▶ **Description of the task**
Print every item below verbatim, without changing a single character.

▶ **Data for processing**
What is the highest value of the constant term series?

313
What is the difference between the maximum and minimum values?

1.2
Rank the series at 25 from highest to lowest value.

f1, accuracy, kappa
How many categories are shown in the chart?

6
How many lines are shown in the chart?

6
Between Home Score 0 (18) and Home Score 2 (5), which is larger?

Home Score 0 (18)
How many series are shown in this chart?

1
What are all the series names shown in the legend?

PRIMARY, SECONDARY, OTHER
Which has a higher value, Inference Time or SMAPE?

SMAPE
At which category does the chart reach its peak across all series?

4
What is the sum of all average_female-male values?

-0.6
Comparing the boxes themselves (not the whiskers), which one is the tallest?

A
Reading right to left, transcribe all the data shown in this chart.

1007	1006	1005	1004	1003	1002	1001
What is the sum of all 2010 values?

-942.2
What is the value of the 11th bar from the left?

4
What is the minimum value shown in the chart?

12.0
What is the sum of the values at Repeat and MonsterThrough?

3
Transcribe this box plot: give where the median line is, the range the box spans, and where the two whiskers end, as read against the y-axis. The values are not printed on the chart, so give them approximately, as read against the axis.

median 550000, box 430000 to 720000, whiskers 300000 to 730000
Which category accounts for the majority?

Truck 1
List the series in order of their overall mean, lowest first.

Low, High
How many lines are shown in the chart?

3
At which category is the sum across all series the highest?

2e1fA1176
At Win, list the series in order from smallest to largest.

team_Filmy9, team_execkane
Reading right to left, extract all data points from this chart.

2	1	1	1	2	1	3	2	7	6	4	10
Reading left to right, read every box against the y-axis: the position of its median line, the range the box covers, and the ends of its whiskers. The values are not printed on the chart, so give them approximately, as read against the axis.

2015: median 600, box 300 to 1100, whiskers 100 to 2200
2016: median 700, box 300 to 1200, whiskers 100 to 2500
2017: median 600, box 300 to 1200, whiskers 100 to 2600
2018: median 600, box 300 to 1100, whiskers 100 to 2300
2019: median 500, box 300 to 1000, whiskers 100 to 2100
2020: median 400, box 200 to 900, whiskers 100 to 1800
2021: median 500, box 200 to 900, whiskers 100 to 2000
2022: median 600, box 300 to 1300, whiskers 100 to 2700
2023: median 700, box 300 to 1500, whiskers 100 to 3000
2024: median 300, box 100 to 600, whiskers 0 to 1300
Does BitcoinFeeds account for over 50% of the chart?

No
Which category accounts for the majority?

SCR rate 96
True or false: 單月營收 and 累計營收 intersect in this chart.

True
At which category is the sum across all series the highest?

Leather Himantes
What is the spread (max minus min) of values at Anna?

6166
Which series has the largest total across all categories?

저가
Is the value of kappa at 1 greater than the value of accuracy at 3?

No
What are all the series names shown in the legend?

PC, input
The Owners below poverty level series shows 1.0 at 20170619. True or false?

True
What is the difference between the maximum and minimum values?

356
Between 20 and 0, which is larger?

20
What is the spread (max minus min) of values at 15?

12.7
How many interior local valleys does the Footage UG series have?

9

▶ **Expected answer**
What is the highest value of the constant term series?

313
What is the difference between the maximum and minimum values?

1.2
Rank the series at 25 from highest to lowest value.

f1, accuracy, kappa
How many categories are shown in the chart?

6
How many lines are shown in the chart?

6
Between Home Score 0 (18) and Home Score 2 (5), which is larger?

Home Score 0 (18)
How many series are shown in this chart?

1
What are all the series names shown in the legend?

PRIMARY, SECONDARY, OTHER
Which has a higher value, Inference Time or SMAPE?

SMAPE
At which category does the chart reach its peak across all series?

4
What is the sum of all average_female-male values?

-0.6
Comparing the boxes themselves (not the whiskers), which one is the tallest?

A
Reading right to left, transcribe all the data shown in this chart.

1007	1006	1005	1004	1003	1002	1001
What is the sum of all 2010 values?

-942.2
What is the value of the 11th bar from the left?

4
What is the minimum value shown in the chart?

12.0
What is the sum of the values at Repeat and MonsterThrough?

3
Transcribe this box plot: give where the median line is, the range the box spans, and where the two whiskers end, as read against the y-axis. The values are not printed on the chart, so give them approximately, as read against the axis.

median 550000, box 430000 to 720000, whiskers 300000 to 730000
Which category accounts for the majority?

Truck 1
List the series in order of their overall mean, lowest first.

Low, High
How many lines are shown in the chart?

3
At which category is the sum across all series the highest?

2e1fA1176
At Win, list the series in order from smallest to largest.

team_Filmy9, team_execkane
Reading right to left, extract all data points from this chart.

2	1	1	1	2	1	3	2	7	6	4	10
Reading left to right, read every box against the y-axis: the position of its median line, the range the box covers, and the ends of its whiskers. The values are not printed on the chart, so give them approximately, as read against the axis.

2015: median 600, box 300 to 1100, whiskers 100 to 2200
2016: median 700, box 300 to 1200, whiskers 100 to 2500
2017: median 600, box 300 to 1200, whiskers 100 to 2600
2018: median 600, box 300 to 1100, whiskers 100 to 2300
2019: median 500, box 300 to 1000, whiskers 100 to 2100
2020: median 400, box 200 to 900, whiskers 100 to 1800
2021: median 500, box 200 to 900, whiskers 100 to 2000
2022: median 600, box 300 to 1300, whiskers 100 to 2700
2023: median 700, box 300 to 1500, whiskers 100 to 3000
2024: median 300, box 100 to 600, whiskers 0 to 1300
Does BitcoinFeeds account for over 50% of the chart?

No
Which category accounts for the majority?

SCR rate 96
True or false: 單月營收 and 累計營收 intersect in this chart.

True
At which category is the sum across all series the highest?

Leather Himantes
What is the spread (max minus min) of values at Anna?

6166
Which series has the largest total across all categories?

저가
Is the value of kappa at 1 greater than the value of accuracy at 3?

No
What are all the series names shown in the legend?

PC, input
The Owners below poverty level series shows 1.0 at 20170619. True or false?

True
What is the difference between the maximum and minimum values?

356
Between 20 and 0, which is larger?

20
What is the spread (max minus min) of values at 15?

12.7
How many interior local valleys does the Footage UG series have?

9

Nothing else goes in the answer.